### Selected text
========================================

The world has become competitive, it is not just about competing to get the consumer’s share of attention and wallet, but the competition is also about getting the best talent to join you and help you to get and remain ahead of competition by creating incredible value for the customers. Thus investing in employees and nurturing them to become impeccable leaders is extremely important and must be a part of your people strategy.
PR has catapulted trust and authenticity about the brand among consumers. PR as we know it, is primarily about addressing creating and maintaining brand image with the stakeholders external to the organizations, however if strategically applied then PR with internal stakeholders specially employees can really go a long way in building a strong people organization.
Internal PR is that part of the PR discipline which concentrates on enhancing a company’s relationships with the employees; and when it comes to internal PR, the “public” is an organization’s employees. This is where I believe changes can be ushered in. Especially in the area of enhancing employee quality, so that they can evolve into leaders that an organization needs, instead of employing talent from outside.
I believe leadership training boosts employee engagement. Globally, organizations are struggling with the reality of developing their leadership strength.
According to Global Leadership Forecast 2018 by Development Dimensions International, the top 3 challenges organizations face are:*
- Developing “Next Gen Leaders”
- Failure to attract/retain top talent
- New Competitors Globally
Clearly the top 2 challenges recognized by over 1000 organizations is of human capital to develop leadership and to attract & retain talent.
However what’s beyond this reckoning? The question is – are organizations committed to investing in their future leaders? Smaller companies may be able to trigger a good leadership development strategy – to develop leaders from within.
Develop your employees to be leaders. Employees are often the best brand ambassadors, and are especially effective when they clearly understand and can communicate their organization’s business goals. Some suggestions on how to achieve this:
Job rotation: Give the chosen employees first-hand experience by rotating them through different roles within the organization. Thus by challenging, pushing and stretching their skill levels, they can get exposure to new skills and expand their expertise.
Align their goals with company’s mission: Employees are highly motivated when they can align their work with their company’s larger goals. It gives them ownership and helps them support organizational causes with more purpose.

========================================

Raw records:
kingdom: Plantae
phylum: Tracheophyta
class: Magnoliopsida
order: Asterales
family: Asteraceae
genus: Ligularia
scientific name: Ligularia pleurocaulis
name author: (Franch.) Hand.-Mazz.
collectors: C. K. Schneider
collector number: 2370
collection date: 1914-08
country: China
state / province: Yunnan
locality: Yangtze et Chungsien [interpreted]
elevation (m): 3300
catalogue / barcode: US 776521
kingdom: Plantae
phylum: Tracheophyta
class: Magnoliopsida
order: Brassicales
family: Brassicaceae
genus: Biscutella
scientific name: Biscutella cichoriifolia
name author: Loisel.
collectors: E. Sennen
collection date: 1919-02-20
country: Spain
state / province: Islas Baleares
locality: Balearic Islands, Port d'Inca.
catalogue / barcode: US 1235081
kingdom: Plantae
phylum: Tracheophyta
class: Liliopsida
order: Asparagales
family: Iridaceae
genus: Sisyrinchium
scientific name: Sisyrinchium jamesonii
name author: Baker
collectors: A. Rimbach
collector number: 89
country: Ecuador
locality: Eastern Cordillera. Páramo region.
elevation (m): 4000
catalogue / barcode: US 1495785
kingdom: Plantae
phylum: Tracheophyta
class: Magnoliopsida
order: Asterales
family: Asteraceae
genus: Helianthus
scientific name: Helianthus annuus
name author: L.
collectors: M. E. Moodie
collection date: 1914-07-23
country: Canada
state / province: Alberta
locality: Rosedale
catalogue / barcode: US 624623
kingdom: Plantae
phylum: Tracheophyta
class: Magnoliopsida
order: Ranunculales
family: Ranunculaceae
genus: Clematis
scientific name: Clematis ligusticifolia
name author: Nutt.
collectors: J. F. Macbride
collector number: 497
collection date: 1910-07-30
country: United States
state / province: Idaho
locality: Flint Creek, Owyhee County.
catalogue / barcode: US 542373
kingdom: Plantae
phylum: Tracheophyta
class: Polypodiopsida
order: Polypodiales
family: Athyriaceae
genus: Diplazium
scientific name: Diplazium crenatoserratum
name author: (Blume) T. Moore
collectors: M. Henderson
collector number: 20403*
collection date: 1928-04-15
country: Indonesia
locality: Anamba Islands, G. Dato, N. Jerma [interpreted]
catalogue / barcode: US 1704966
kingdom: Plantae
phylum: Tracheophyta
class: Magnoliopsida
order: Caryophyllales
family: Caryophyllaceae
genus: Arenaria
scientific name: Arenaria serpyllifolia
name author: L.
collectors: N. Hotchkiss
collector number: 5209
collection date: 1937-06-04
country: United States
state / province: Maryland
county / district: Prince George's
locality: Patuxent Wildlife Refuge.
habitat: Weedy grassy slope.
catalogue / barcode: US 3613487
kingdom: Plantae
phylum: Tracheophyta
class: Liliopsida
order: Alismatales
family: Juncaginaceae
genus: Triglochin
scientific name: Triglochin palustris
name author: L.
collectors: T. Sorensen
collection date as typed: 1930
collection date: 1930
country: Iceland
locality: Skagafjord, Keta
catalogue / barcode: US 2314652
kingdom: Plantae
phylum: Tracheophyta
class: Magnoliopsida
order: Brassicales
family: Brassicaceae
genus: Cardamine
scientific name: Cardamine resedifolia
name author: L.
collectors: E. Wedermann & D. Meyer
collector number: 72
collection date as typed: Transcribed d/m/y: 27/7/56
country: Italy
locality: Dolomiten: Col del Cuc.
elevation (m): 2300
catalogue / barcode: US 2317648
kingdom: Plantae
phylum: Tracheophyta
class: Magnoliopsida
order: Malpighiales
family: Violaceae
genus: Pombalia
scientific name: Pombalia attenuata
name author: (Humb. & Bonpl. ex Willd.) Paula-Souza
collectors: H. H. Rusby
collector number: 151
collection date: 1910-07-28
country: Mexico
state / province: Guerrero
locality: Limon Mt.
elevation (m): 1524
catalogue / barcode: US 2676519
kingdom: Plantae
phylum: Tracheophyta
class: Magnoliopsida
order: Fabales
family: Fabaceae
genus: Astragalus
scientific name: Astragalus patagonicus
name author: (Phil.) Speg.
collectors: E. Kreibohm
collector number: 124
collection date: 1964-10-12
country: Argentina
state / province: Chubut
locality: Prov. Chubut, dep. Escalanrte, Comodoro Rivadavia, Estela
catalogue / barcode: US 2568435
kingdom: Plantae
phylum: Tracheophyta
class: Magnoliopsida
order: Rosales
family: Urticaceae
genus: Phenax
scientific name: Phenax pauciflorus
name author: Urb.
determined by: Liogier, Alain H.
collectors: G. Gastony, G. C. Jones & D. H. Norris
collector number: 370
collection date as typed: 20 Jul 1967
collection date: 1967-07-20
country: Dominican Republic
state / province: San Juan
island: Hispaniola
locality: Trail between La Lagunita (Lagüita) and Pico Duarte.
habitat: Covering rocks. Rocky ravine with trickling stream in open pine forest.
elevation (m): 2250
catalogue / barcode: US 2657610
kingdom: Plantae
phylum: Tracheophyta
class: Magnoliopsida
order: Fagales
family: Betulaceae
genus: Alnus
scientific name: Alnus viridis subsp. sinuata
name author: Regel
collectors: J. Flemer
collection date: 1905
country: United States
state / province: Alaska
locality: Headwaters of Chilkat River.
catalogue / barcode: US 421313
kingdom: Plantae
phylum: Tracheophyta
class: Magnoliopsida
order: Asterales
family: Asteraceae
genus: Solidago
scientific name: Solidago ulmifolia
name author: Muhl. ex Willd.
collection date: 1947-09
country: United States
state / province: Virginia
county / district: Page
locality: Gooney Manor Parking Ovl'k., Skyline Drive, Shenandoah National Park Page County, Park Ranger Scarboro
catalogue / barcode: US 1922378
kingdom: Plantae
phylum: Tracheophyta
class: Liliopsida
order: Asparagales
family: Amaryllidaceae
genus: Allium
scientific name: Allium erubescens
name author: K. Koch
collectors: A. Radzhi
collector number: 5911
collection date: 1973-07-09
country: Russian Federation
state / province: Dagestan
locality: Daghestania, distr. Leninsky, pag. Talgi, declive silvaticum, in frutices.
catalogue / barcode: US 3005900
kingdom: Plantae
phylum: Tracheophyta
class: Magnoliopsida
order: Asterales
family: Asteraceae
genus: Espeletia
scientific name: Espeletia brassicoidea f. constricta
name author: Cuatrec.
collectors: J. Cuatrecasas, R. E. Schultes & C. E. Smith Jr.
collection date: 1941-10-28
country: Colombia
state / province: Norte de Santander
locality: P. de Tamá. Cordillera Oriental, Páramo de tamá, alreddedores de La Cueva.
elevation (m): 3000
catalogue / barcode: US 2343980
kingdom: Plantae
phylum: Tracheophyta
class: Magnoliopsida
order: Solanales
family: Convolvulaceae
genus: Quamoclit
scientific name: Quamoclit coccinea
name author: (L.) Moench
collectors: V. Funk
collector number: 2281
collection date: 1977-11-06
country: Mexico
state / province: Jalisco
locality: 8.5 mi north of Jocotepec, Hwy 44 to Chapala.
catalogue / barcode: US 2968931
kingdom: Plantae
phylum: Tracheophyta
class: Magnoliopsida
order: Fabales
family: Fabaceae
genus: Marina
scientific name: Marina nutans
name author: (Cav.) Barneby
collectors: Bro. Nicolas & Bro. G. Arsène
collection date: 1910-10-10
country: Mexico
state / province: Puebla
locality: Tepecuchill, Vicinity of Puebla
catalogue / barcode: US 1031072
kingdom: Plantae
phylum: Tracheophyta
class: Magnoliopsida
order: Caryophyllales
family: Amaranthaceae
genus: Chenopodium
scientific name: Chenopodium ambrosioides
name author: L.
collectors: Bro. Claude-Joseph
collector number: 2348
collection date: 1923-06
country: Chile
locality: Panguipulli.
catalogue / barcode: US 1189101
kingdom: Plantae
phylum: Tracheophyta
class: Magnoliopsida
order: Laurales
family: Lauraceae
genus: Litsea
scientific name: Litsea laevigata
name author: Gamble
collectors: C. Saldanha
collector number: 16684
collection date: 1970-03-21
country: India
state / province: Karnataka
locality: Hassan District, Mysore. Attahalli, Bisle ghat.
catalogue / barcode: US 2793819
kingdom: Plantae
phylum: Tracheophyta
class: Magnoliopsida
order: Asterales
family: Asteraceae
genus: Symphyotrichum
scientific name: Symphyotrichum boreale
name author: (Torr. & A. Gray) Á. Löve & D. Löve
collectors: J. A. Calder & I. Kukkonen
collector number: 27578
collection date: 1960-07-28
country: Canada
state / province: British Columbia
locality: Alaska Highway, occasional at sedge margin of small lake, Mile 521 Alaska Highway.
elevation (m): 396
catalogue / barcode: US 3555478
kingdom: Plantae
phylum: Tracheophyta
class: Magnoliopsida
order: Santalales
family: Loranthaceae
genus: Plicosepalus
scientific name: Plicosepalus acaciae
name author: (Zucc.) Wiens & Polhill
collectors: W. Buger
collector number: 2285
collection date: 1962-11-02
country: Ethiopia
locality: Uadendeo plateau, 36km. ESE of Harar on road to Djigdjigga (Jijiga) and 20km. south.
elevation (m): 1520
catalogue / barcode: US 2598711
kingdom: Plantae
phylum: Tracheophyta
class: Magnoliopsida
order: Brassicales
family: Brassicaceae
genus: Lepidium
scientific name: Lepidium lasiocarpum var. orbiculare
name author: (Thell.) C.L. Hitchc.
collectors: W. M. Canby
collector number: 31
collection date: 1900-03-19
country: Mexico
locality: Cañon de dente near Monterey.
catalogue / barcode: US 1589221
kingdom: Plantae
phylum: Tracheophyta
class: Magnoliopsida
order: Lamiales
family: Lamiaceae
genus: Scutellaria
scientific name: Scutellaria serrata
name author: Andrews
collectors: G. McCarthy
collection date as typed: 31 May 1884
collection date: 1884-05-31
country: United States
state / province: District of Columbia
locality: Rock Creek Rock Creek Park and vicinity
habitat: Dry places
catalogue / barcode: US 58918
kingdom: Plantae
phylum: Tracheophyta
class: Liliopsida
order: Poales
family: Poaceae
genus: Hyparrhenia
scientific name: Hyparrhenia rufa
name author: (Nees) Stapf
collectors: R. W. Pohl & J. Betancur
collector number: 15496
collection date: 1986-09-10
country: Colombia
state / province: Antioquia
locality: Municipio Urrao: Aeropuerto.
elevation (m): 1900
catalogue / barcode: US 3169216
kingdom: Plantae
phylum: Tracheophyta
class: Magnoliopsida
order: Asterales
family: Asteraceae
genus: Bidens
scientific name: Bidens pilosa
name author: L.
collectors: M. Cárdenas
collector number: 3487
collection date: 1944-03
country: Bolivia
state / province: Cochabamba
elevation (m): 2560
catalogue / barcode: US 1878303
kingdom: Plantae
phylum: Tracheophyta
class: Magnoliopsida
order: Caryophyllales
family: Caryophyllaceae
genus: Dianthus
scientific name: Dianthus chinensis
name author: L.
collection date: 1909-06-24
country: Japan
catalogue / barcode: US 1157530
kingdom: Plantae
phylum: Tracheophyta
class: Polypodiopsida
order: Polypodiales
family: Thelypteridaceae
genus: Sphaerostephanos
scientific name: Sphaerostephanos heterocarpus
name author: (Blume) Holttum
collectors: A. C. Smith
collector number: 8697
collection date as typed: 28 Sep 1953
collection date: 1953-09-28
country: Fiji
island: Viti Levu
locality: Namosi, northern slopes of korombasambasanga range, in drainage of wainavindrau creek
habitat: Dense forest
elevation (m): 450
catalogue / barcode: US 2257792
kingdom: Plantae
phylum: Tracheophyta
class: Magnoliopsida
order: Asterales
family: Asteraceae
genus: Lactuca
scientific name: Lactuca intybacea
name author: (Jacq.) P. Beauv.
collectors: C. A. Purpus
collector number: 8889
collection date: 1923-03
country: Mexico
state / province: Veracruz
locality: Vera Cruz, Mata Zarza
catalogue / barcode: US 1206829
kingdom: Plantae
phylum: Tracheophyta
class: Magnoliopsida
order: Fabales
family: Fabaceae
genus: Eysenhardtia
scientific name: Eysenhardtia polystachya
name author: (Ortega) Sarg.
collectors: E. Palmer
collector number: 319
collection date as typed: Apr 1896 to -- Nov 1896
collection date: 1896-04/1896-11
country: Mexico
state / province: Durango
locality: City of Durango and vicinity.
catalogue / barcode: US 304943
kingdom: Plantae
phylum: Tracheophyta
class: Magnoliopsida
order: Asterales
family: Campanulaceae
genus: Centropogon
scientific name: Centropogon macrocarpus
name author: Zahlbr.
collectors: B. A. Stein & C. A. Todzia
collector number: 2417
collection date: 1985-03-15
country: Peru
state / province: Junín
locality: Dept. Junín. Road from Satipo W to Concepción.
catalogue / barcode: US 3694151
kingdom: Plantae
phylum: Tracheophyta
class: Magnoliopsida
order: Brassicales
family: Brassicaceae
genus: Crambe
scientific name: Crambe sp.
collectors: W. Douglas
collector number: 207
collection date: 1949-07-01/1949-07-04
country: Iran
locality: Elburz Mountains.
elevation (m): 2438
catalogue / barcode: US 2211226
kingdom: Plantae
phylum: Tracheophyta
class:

========================================

### Problem set
a) Please output the part of the article on internal PR starting with "However what’s beyond" and going on through "leaders from within.".
b) Express the listing as a JSON list of strings, one per line with blank lines omitted, starting with its first line and going on through the line with "state / province: Yunnan".
The listing is unrelated to the article.

### Solutions per task
a)
However what’s beyond this reckoning? The question is – are organizations committed to investing in their future leaders? Smaller companies may be able to trigger a good leadership development strategy – to develop leaders from within.

b)
[
  "kingdom: Plantae",
  "phylum: Tracheophyta",
  "class: Magnoliopsida",
  "order: Asterales",
  "family: Asteraceae",
  "genus: Ligularia",
  "scientific name: Ligularia pleurocaulis",
  "name author: (Franch.) Hand.-Mazz.",
  "collectors: C. K. Schneider",
  "collector number: 2370",
  "collection date: 1914-08",
  "country: China",
  "state / province: Yunnan"
]